Segment Open

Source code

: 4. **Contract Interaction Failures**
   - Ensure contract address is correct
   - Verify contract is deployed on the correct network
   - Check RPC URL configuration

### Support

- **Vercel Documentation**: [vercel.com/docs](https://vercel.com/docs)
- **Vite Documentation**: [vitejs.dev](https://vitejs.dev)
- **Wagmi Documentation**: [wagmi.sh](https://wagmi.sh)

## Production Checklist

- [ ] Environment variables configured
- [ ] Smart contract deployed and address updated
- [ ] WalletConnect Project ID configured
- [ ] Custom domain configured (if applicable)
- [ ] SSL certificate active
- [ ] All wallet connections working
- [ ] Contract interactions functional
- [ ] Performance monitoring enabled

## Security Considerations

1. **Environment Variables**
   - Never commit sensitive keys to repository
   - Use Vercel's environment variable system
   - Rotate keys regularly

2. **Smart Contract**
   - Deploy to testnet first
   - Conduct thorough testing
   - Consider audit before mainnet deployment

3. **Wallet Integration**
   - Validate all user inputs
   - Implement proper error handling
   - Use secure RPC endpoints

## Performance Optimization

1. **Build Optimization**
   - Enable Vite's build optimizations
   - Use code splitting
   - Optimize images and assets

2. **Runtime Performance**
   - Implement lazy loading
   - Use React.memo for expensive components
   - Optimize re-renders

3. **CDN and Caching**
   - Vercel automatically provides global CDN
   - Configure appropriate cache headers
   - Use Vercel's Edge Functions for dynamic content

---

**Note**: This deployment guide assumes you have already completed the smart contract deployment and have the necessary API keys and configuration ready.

Segment Closed

**Task:**
Return the lines from the line containing "- Configure appropriate cache headers" to the end of the entries above, exactly as they appear and with no other output.

**Output below:**
   - Configure appropriate cache headers
   - Use Vercel's Edge Functions for dynamic content

---

**Note**: This deployment guide assumes you have already completed the smart contract deployment and have the necessary API keys and configuration ready.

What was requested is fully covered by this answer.